Text section:
Start of Block

The Data Lords Are No Match For the Rest of Us in Maria Schneider’s Visionary Magnum Opus
Imagine what Hitler could have done if Facebook and Instagram had existed in 1938. There wouldn’t have been a single Jew or Romany person left alive in Europe. Or any musicians, artists, writers, or member of the intelligentsia.
All genuine art is transgressive. And fascists don’t like people who disobey.
There are a lot of little Hitlers working for the Trace and Track Corps right now who are datamining Facebook, Instagram, and every other digital platform including private phones.
You do the math.
So it’s kind of a miracle that Maria Schneider has been able to release her new album Data Lords in the year of the lockdown. In a career where she’s been widely acknowledged as the foremost jazz composer since the 1990s, this is a magnum opus, her bravest and most musically ambitious release yet. And it ends optimistically. As Schneider sees it, the people – and the animals, and the lakes and the trees – are going to win this war.

End of Block

Page-level text extractions:

Start of Block

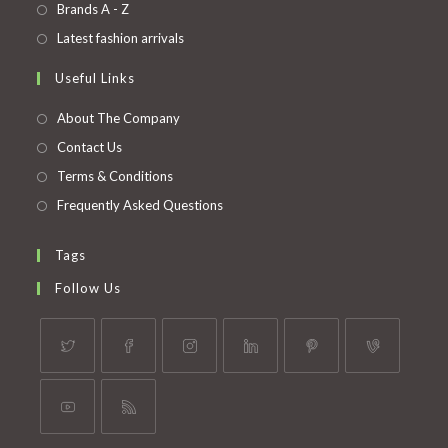
in
Opens
Brands A - Z
new
a
in
Opens
Latest fashion arrivals
tab
new
a
in
Useful Links
tab
new
a
tab
new
About The Company
tab
Contact Us
Terms & Conditions
Frequently Asked Questions
Tags
Follow Us
Opens
Opens
Opens
Opens
Opens
Opens
in
in
in
in
in
in
a
a
a
a
a
a
Opens
Opens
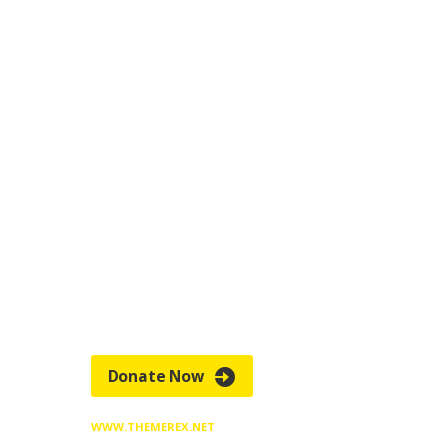
HELP CINDY GET
BACK TO SCHOOL
Pellentesque lacinia urna eget luctus
faucibus. Sus
pendisse potenti. Morbi
accumsan, arcu et feugiat hen
drerit, odio
quam egestas risus, tincidunt gravida est
risus
ut enim.
Donate Now
WWW.THEMEREX.NET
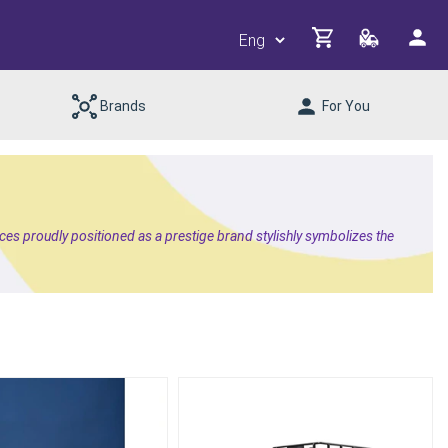
Brands
For You
es proudly positioned as a prestige brand stylishly symbolizes the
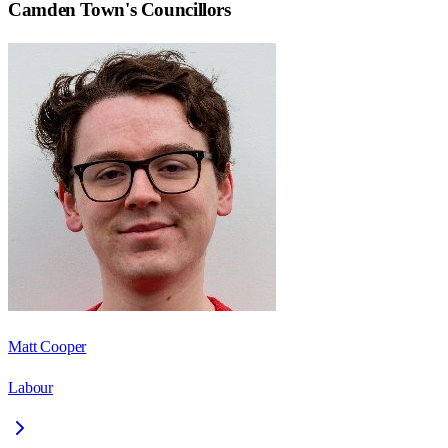
Camden Town
's Councillors
Matt Cooper
Labour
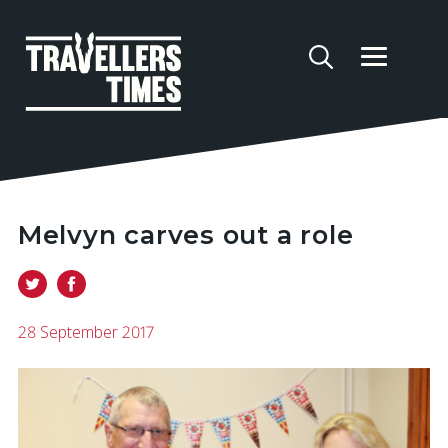
Melvyn carves out a role
28 September 2017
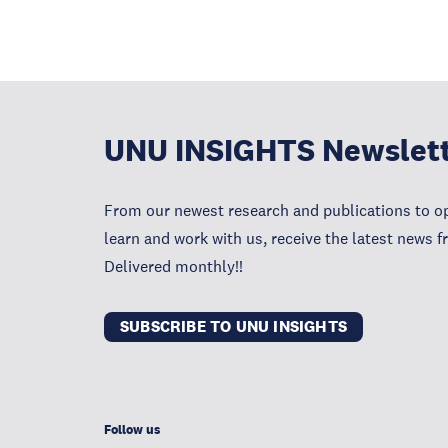
UNU INSIGHTS Newslet
From our newest research and publications to op
learn and work with us, receive the latest news 
Delivered monthly!!
SUBSCRIBE TO UNU INSIGHTS
Follow us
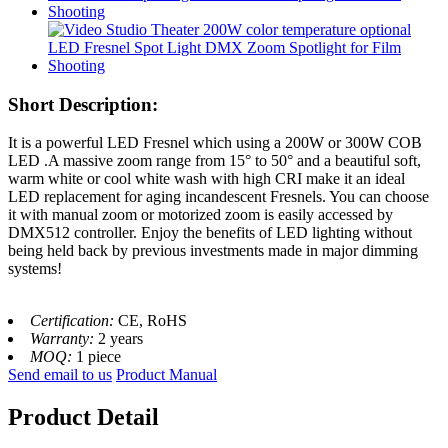
Short Description:
It is a powerful LED Fresnel which using a 200W or 300W COB
LED .
A massive zoom range from 15° to 50° and a beautiful soft,
warm white or cool white wash with high CRI make it an ideal
LED replacement for aging incandescent Fresnels. You can choose
it with manual zoom or motorized zoom is easily accessed by
DMX512 controller. Enjoy the benefits of LED lighting without
being held back by previous investments made in major dimming
systems!
Certification:
CE, RoHS
Warranty:
2 years
MOQ:
1 piece
Send email to us
Product Manual
Product Detail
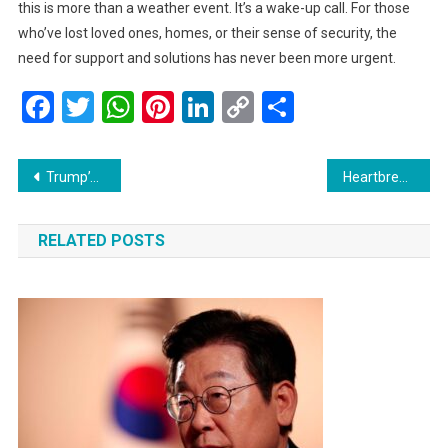
this is more than a weather event. It’s a wake-up call. For those
who’ve lost loved ones, homes, or their sense of security, the
need for support and solutions has never been more urgent.
Facebook
Twitter
WhatsApp
Pinterest
LinkedIn
Copy
Share
Link
Post
Trump’s Remarks Against Zohran Mamdani Raise Concerns About Intimidation and Misinformation
Heartbreak in Gaza: Beloved Hospital Chief and Family Killed in Israeli Airstrike
navigation
RELATED POSTS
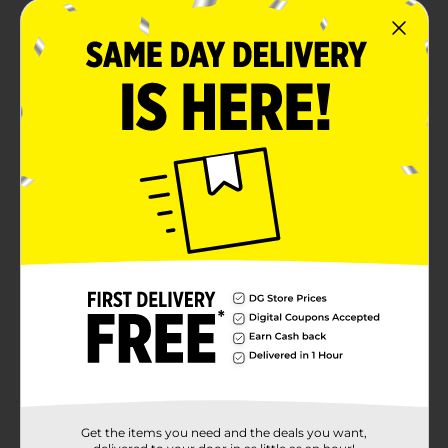
Get the items you need and the deals you want,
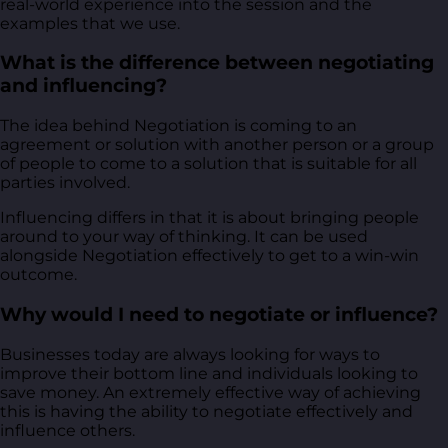
real-world experience into the session and the
examples that we use.
What is the difference between negotiating
and influencing?
The idea behind Negotiation is coming to an
agreement or solution with another person or a group
of people to come to a solution that is suitable for all
parties involved.
Influencing differs in that it is about bringing people
around to your way of thinking. It can be used
alongside Negotiation effectively to get to a win-win
outcome.
Why would I need to negotiate or influence?
Businesses today are always looking for ways to
improve their bottom line and individuals looking to
save money. An extremely effective way of achieving
this is having the ability to negotiate effectively and
influence others.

End of Block

Task requirements:
(1) According to the album review, since when has Maria Schneider been widely acknowledged as the foremost jazz composer?
(2) Convert the rows, starting with the line containing "Get the items" and continuing through the end of the rows, into a Markdown table with the columns Row and Line. Omit the pictures.
The review and the rows were taken from separate, unrelated sources.

Responses:
(1) Since the 1990s.

(2)
| Row | Line |
|---|---|
| 1 | Get the items you need and the deals you want, |
| 2 | real-world experience into the session and the |
| 3 | examples that we use. |
| 4 | What is the difference between negotiating |
| 5 | and influencing? |
| 6 | The idea behind Negotiation is coming to an |
| 7 | agreement or solution with another person or a group |
| 8 | of people to come to a solution that is suitable for all |
| 9 | parties involved. |
| 10 | Influencing differs in that it is about bringing people |
| 11 | around to your way of thinking. It can be used |
| 12 | alongside Negotiation effectively to get to a win-win |
| 13 | outcome. |
| 14 | Why would I need to negotiate or influence? |
| 15 | Businesses today are always looking for ways to |
| 16 | improve their bottom line and individuals looking to |
| 17 | save money. An extremely effective way of achieving |
| 18 | this is having the ability to negotiate effectively and |
| 19 | influence others. |